Парижская мирная конференция показала, что мораль исчерпала себя в международной политике. Теперь было трудно представить себе, что химик, который когда-то продемонстрировал Людовику XV «неугасимый огонь», способный уничтожить город, получил плату из королевской казны за то, чтобы он уничтожил все следы своего ужасного изобретения, или что инженер, который однажды подарил Людовику XVI заводной пулемет, способный перестрелять целый полк солдат, был с гневом изгнан как «враг человечества».
Агенты ОСС, появившиеся в Европе вслед за армиями союзников, рыскали по континенту, как искатели выгодных сделок. Официально они искали пропавших американских солдат. Их настоящая цель состояла в том, чтобы найти ученых-ядерщиков и помешать каким бы то ни было способным к ядерному делению веществам, произведенным нацистами, попасть в руки Советов. Некоторые агенты отправлялись в города Германии, которые должны были попасть под юрисдикцию Франции. Другие искали Фулканелли и одного из бывших коллег Эльброннера – индийца по имени Эрик Эдвард Датт, который время от времени занимался алхимией и ускорителями частиц. Но Фулканелли бесследно исчез, а Датт был расстрелян представителями французской контрразведки в Северной Африке.
В Париже центром операции были Коллеж де Франс и лаборатория Фредерика Жолио-Кюри. Зять Кюри был известным ярым коммунистом. Он бросал зажигательные бомбы в немецкие танки во время сражения за освобождение Парижа. Полагали, что во время войны он получил несколько тонн урана; внушало некоторое удивление и тревогу то, что французские ученые, работающие в таких примитивных условиях, добились такого впечатляющего прогресса. В недавно рассекреченном докладе «О ядерных экспериментах во Франции»

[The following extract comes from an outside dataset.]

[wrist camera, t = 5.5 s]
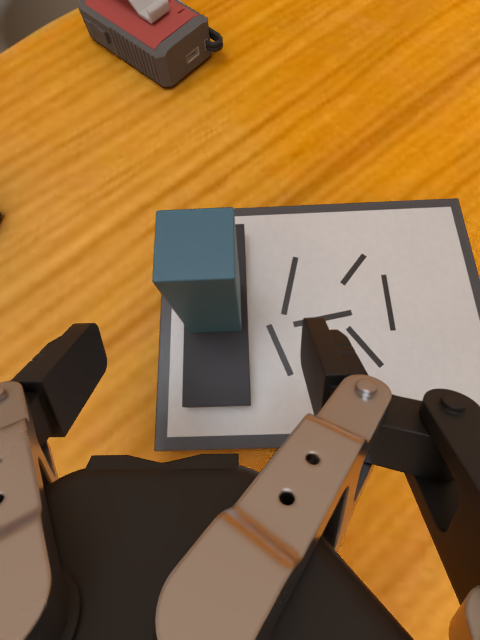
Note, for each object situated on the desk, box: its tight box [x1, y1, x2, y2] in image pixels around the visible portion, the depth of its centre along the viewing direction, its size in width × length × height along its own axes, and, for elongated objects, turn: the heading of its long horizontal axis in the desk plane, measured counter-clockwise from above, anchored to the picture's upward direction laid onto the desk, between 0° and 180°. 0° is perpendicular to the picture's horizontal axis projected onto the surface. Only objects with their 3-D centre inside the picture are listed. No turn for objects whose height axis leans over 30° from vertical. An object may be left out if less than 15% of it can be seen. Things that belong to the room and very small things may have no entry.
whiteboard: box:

Жолио-Кюри упомянут как возможная угроза безопасности:
«Надежный источник сообщает о том, что ходят слухи, будто у французских ученых есть формула и технологии, имеющие отношение к ядерным взрывчатым веществам, и они хотят продать эту информацию. Они якобы не хотят продавать ее союзникам или своему собственному правительству по политическим соображениям… Полагают, что они стремятся продать свое открытие одному из менее крупных государств».
Было бы интересно узнать, обсуждал ли Жолио-Кюри когда-либо этот вопрос с алхимиком, который был другом его тестя. Возможно, Фулканелли, как Жолио-Кюри и другие французские ученые, понял, что этот секрет вскоре будет известен нескольким могущественным державам, и решил, что будет лучше распространить эти знания как можно более широко. К этому времени алхимик, где бы он ни был, уже, несомненно, увидел поразительные изображения того, что, возможно, представляло собой мифическую катастрофу со средневековых картин ада. Он увидел бы, на этот раз в черных и белых красках, разрушенные святилища, голые черепа, которые напоминали сильно размытые барельефы, и поднимающееся облако яркостью в миллион солнц. Даже ему, возможно, в это было бы очень трудно поверить.
Небольшая прогулка по Парижу
Даже если бы кто-то из солдат сопровождения захотел раскрыть кому-нибудь цель его поездки, то рев моторов сделал бы разговор невозможным. Он рисовал себе Берлин в прозрачном свете летнего утра, уменьшающийся до размеров макета из бальзового дерева, и сосны леса Груневальд, спускающиеся в бездонное ущелье. Самолет вздымался на воздушных волнах и проваливался в воздушные ямы, и он подумал: как удачно вышло, что у него не было времени позавтракать. Внезапное изменение звука моторов навело на мысль, что самолет выровнялся. Если бы на такой высоте было окно, он мог бы в узоре улиц узнать бульвар Кёнигсаллее и даже точное место, где он оставил в слезах Мимину. На двух офицерах СС были знаки отличия, по которым он мог бы определить их звание, если бы в них что-нибудь понимал. Он коротко поцеловал ее, словно смущаясь присутствия незнакомых людей. Он не мог вспомнить, подумал ли он об этом, когда они расставались, или действительно произнес слова: «При диктатуре все возможно».